Páscoa II
“Dei a eles a glória que me deste, para que possam ser um, assim como tu e eu somos um.”
São João 17.22
Nela habitando a glória, a Igreja é o templo de Deus. Mas a glória na Igreja é uma glória invisível. Embora a Igreja seja visível, a glória não pode ser confundida com majestade e esplendor terreno, pois é glória somente discernível pela fé.

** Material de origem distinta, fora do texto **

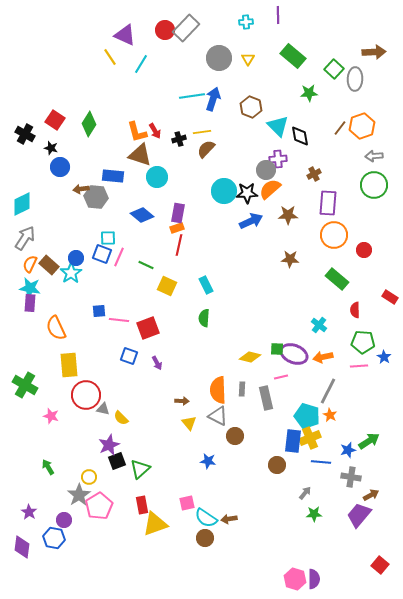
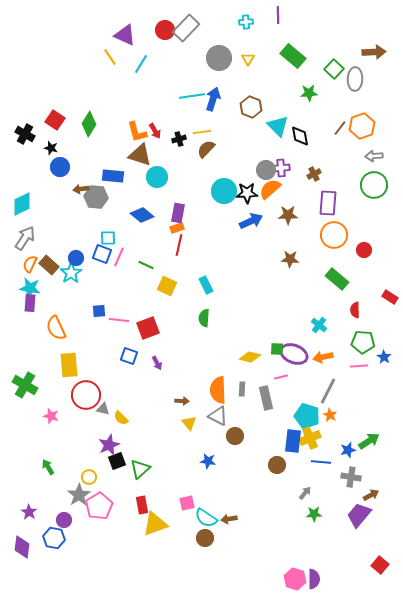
purple cross at (278, 159): moved 3 px right, 9 px down
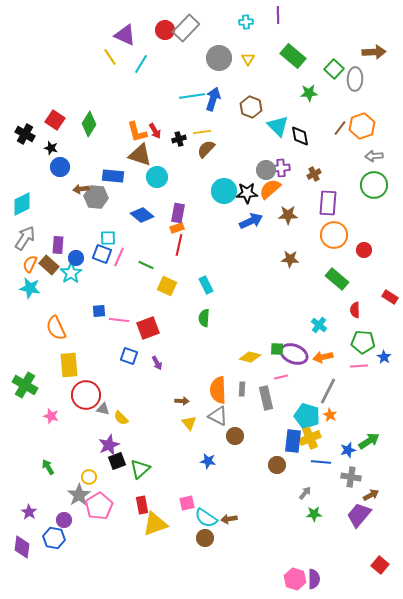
purple rectangle at (30, 303): moved 28 px right, 58 px up
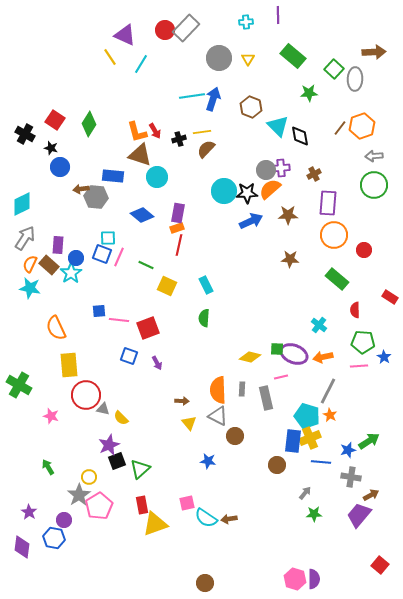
green cross at (25, 385): moved 6 px left
brown circle at (205, 538): moved 45 px down
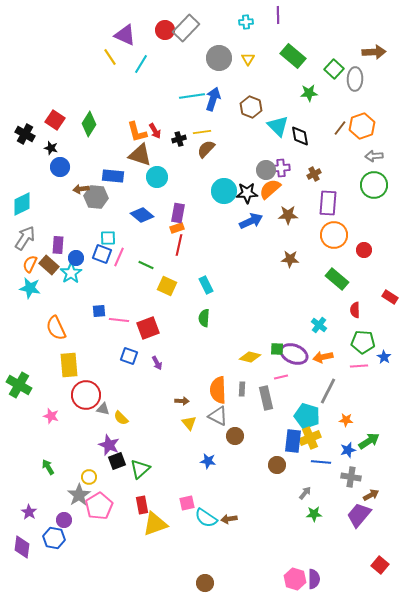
orange star at (330, 415): moved 16 px right, 5 px down; rotated 24 degrees counterclockwise
purple star at (109, 445): rotated 25 degrees counterclockwise
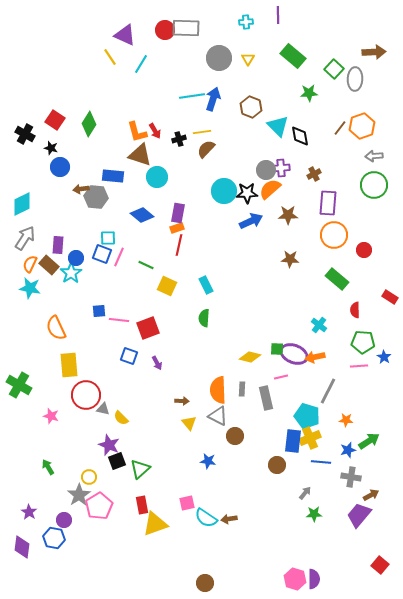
gray rectangle at (186, 28): rotated 48 degrees clockwise
orange arrow at (323, 357): moved 8 px left
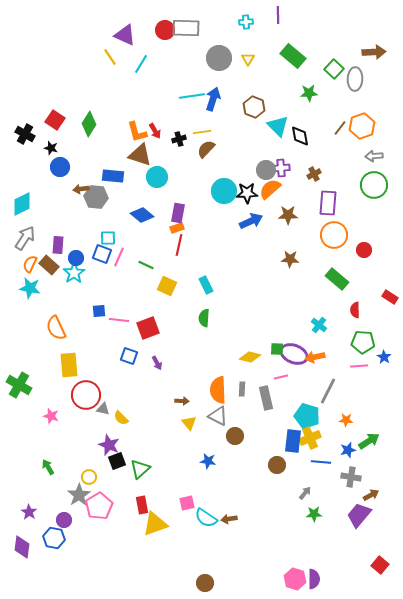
brown hexagon at (251, 107): moved 3 px right
cyan star at (71, 273): moved 3 px right
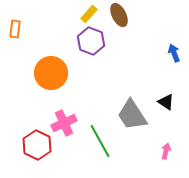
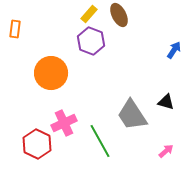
blue arrow: moved 3 px up; rotated 54 degrees clockwise
black triangle: rotated 18 degrees counterclockwise
red hexagon: moved 1 px up
pink arrow: rotated 35 degrees clockwise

Somente na parousia a glória será visível. A glória na Igreja é uma amostra da glória que está por vir. Aqui, os poderes da era vindoura já trabalham na humilhação da Igreja: lá, a visão aberta da glória espera a Igreja no dia em que o julgamento começar, na casa de Deus. Separada deste contexto escatológico a doutrina da Igreja se torna a doutrina de uma instituição dentre outras no plano da história.”
Gateway to God
Editado por Lorna Kendall
Darton, Longman and Todd, Londres 1988
White Crucifixion, 1938
A Ressurreição é o tema central em toda pregação cristã reportada em Atos dos Apóstolos. A Ressurreição e suas conseqüências, eram o Evangelho – ou as boas novas – que os cristãos apresentavam: aquilo que nós chamamos de – evangelhos -, ou narrativas da vida e morte de nosso Senhor, foram compostos mais tarde, para o benefício daqueles que já haviam aceito o Evangelho! Estes documentos não foram de fato a base do Cristianismo: eles foram escritos para os já convertidos. O milagre da Ressurreição, e a teologia daquele milagre, vêm primeiro: a biografia viria mais tarde, quase que como um comentário…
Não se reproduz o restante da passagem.